■ **Required action**
Search the entries below. Return every line that has "thumb" in it.

■ **Materials provided**
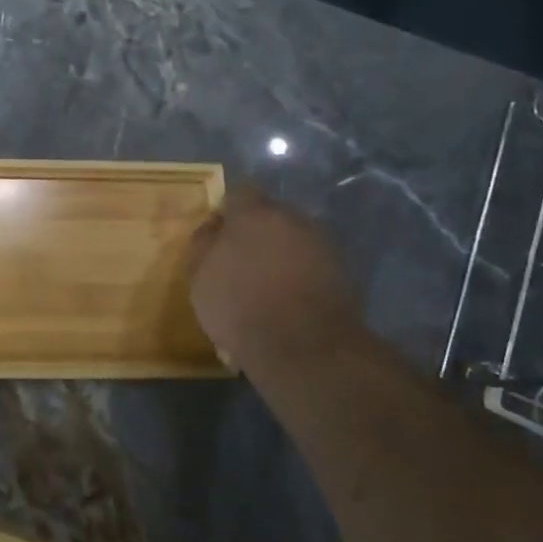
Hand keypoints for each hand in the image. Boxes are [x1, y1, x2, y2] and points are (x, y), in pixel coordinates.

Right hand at [187, 188, 363, 370]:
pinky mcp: (342, 272)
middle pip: (270, 216)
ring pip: (294, 239)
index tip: (218, 237)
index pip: (239, 194)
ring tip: (267, 286)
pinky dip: (301, 275)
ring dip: (281, 254)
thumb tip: (213, 227)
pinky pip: (312, 264)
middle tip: (242, 262)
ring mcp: (322, 244)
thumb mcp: (200, 277)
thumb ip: (204, 244)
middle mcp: (292, 219)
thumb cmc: (240, 306)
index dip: (227, 213)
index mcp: (254, 213)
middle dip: (257, 233)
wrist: (304, 347)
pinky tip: (290, 301)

■ **Solved exercise**
thumb tip: (213, 227)
thumb mcp: (200, 277)
thumb ip: (204, 244)
thumb cmc: (240, 306)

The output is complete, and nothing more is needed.